A bikini is usually a women’s abbreviated two-piece swimsuit with a bra top for the chest and underwear cut below the navel. The basic design is simple: two triangles of fabric on top cover the woman’s breasts and two triangles of fabric on the bottom cover the groin in front and the buttocks in back. The size of a bikini bottom can range from full pelvic coverage to a revealing thong or G-string design.
The name for the bikini design was coined in 1946 by Parisian engineer Louis Réard, the designer of the bikini. He named the swimsuit after Bikini Atoll, where testing on the nuclear bomb was taking place. Fashion designer Jacques Heim, also from Paris, re-released a similar design earlier that same year, the Atome. Due to its controversial and revealing design, the bikini was slow to be adopted. In many countries it was banned from beaches and public places.

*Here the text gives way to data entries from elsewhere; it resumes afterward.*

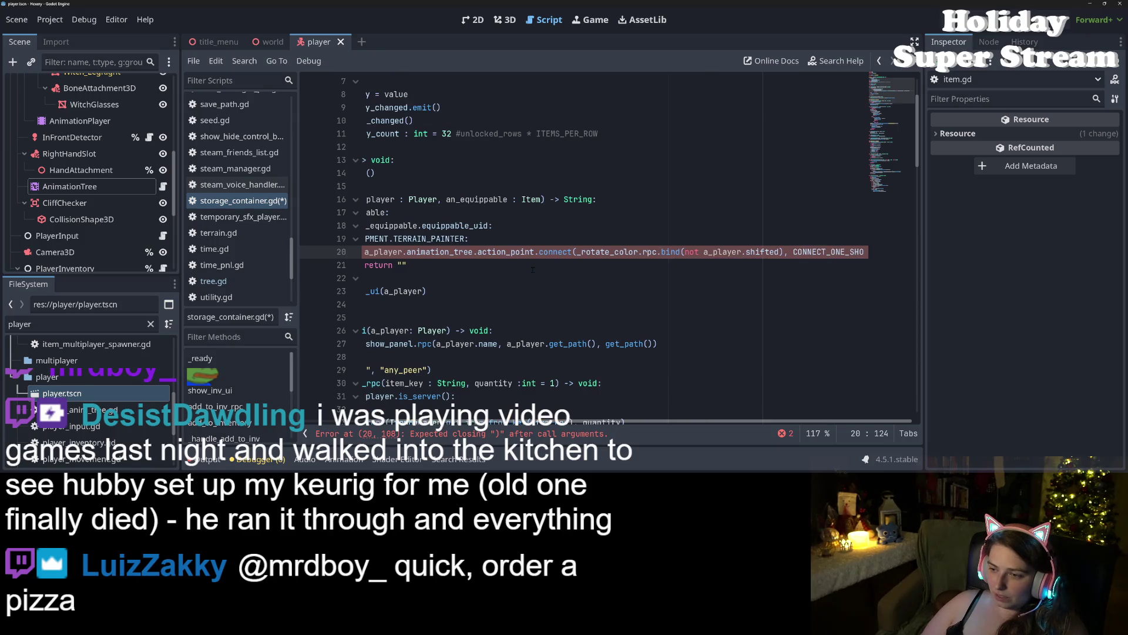
Step: Hide the side docks, close the connect call's parenthesis on line 20, and save storage_container.gd
key(Down)
key(Home)
key(Up)
key(End)
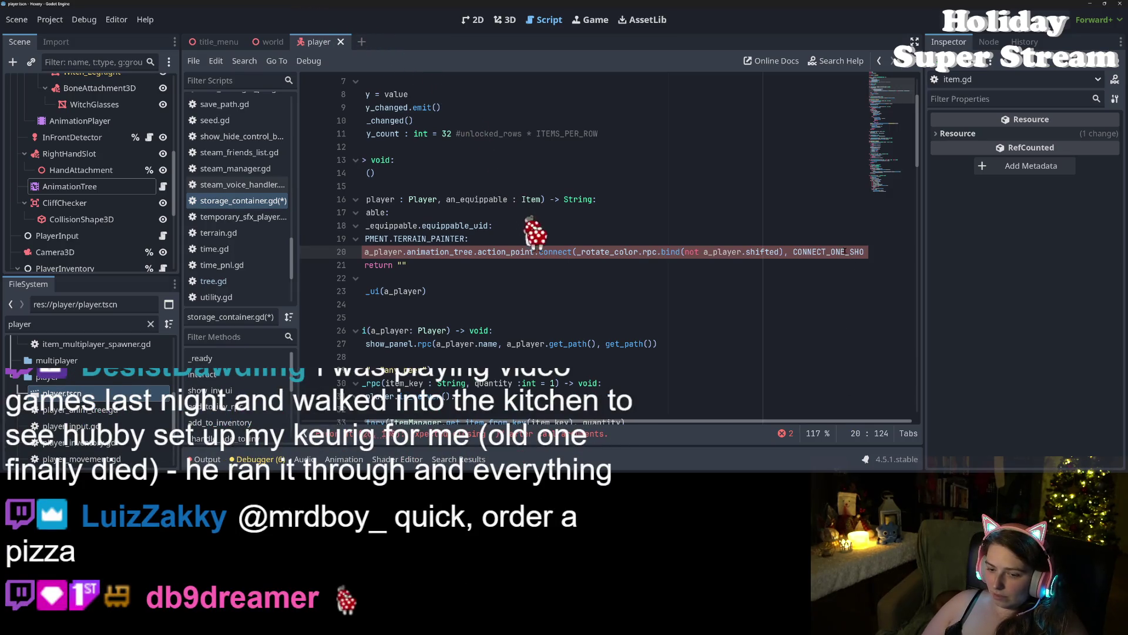
key(Up)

While still considered risqué, the bikini gradually became a part of popular culture when film stars—Brigitte Bardot, Raquel Welch, Ursula Andress and others—began wearing them on public beaches and in film.
The bikini design became common in most Western countries by the mid-1960s as beachwear, swimwear and underwear. By the late 20th century it had become common as sportswear in sports such as beach volleyball and bodybuilding. Variations of the term are used to describe stylistic variations for promotional purposes and industry classifications, including monokini, microkini, tankini, trikini, pubikini, and skirtini. A man’s brief swimsuit may also be referred to as a bikini. Similarly, a variety of men’s and women’s underwear types are described as bikini underwear.
The bikini has gradually grown to gain wide acceptance in Western society. By the early 2000s, bikinis had become a US$811 million business annually, and boosted spin-off services such as bikini waxing and sun tanning.